Rocas de coco
Ángel Gabriel Cabrera
Había dos gatos atrapados en una caverna. No se acordaban de cómo llegaron allí y no se animaban a decirlo, pero, si los dos se quedaban callados durante mucho tiempo, no podrían saber la respuesta, y menos aún pensar en una solución para escapar. Uno de los dos tenía que romper el hielo, y fue entonces cuando el primero se animó:
-¡Queridos compañeros latinoamericanos!
-Yo soy argentino- dijo el otro gato.
-Bah; es lo mismo, hombre.
-No soy un hombre. Soy un gato de diecinueve años.
-Está bien, pero todos estamos en Latinoamérica. ¿O no?
-Yo estoy todo el tiempo en las nubes.
-Ésa es tu cabeza, que anda volando, ¿pero también andás en las nubes?
-Sí. Yo también.
Se oyó un golpeteo de espineles en la puerta de la caverna. Los gatos se levantaron y fueron a ver qué había del otro lado. Al asomarse, vieron a don Ciencia llevando a cabo un experimento para demoler rocas con la mente, ¡y funcionó! Por milagro o por coincidencia, la salida que tanto buscaban ya se encontraba a su alcance, luego de que la roca que tapaba la salida se desmoronara.
Los dos gatos le dieron las gracias a don Ciencia y se subieron al lomo de una abeja con pedales. Surcaron el aire a todo vapor gracias a la miel, que le brindaba energía, y aterrizaron en una nube. Tras esto, tomaron un té con el fantasma de María Elena Walsh y continuaron su camino.
-¿A dónde vamos?- dijo Tobías, el gato de diecinueve.
-Adonde haya gente con buena ortografía- le contestó Mariana.
-¿Y la gramática?
-Es lo mismo, man.
-No soy un hombre. Soy un gato de diecinueve años.
-Y yo soy una gata de diecisiete. ¿Te parece si nos bajamos acá? Casi no queda té, y la miel se acabó hace rato.

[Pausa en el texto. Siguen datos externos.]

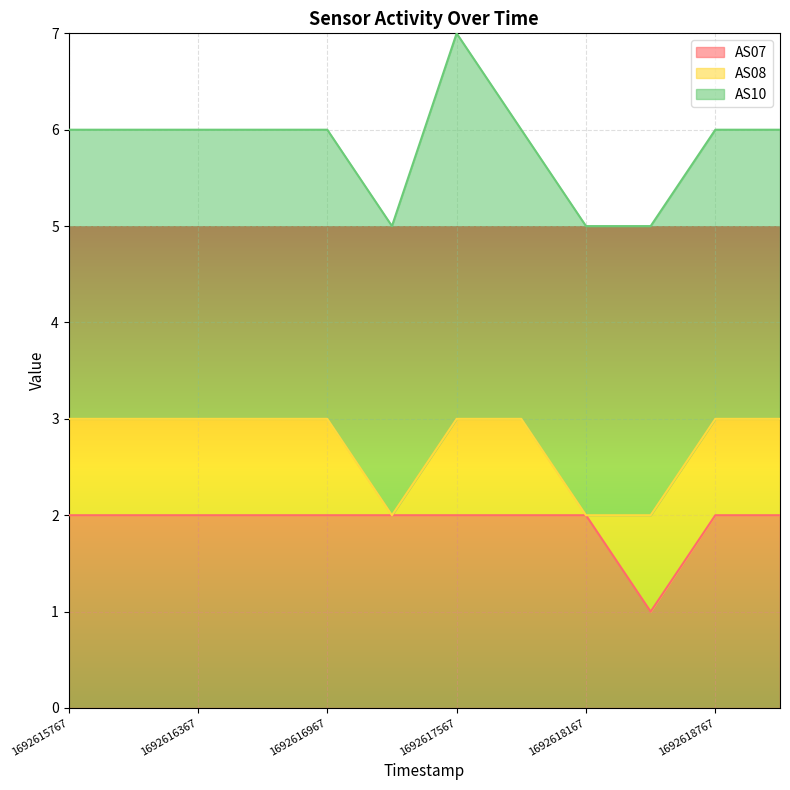

How many positive values does the AS08 series have?

10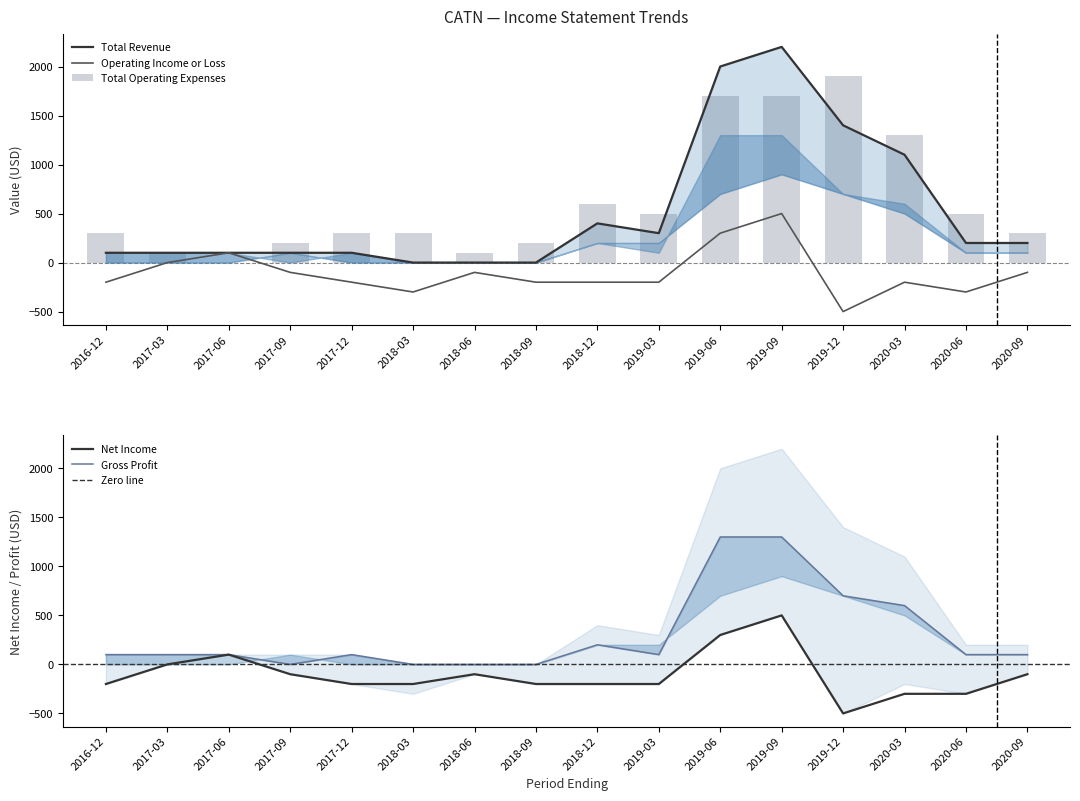

Which category has the highest value in the Net Income series?

2019-09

El gato aceptó. Bajaron, tomaron mate de leche y se pusieron a conversar sobre la vida, y así fue como el alba los atrapó en su red de memoria, atándolos al sufrimiento de este mundo. No era para menos, listos como eran desde siempre, pero gracias a esa misma inteligencia idearon un plan para escapar de la conciencia. Como no tenían té ni miel, cargaron con mate en el tanque de la abeja para ver si servía como combustible y salieron disparados. Comprobaron, entonces, que su experiencia fue más que exitosa. Volaron a velocidades increíbles hasta que la abeja se convirtió en mosca y aterrizaron sobre un par de anteojos.
El lugar, por sí mismo, no era incómodo para aterrizar, pero, por culpa del aumento de los lentes, el sol casi los cocina, y así hubiera ocurrido si no fuera por los ágiles reflejos del insecto, el cual, apenas tocó la superficie, se apartó rápidamente y los salvó de la tragedia.
Repuestos del accidentado arribo, atracaron en el litoral argentino y le cargaron unos tererés a la mosca. A todo esto, ya había transcurrido un día completo, pero los gatos ni siquiera lo habían notado. Cuando se bajaron nuevamente -esta vez en el aeropuerto de Ezeiza-, contrataron a un traductor y viajaron hacia Londres, Inglaterra. Allí, se encontraron con un topo delante de una montaña, y, al verlo, se quedaron paralizados. El topo miró la montaña durante algunos segundos, y al cabo de éstos se decidió a cavar. Cavó y cavó hasta que los tapó con rocas, dio media vuelta y se fue. Entonces, la gata, rompiendo el silencio por segunda vez, exclamó:
-¡Queridos compañeros de Latinoamérica!
-Yo soy argentino- le contestó su compañero.
-Es lo mismo, hombre.
-No soy un hombre. Soy un gato de diecinueve años.
-¿Otra vez lo mismo?
-Esto es un ciclo -remató Tobías-. Si no te acostumbrás, sos historia (y si lo hacés también, pero de otra manera).
Don Ciencia, una vez más, les abrió camino con su mente. Le agradecieron el favor y se perdieron en el cielo, volando en una abeja con pedales. Ni la angustia los volvería a atrapar.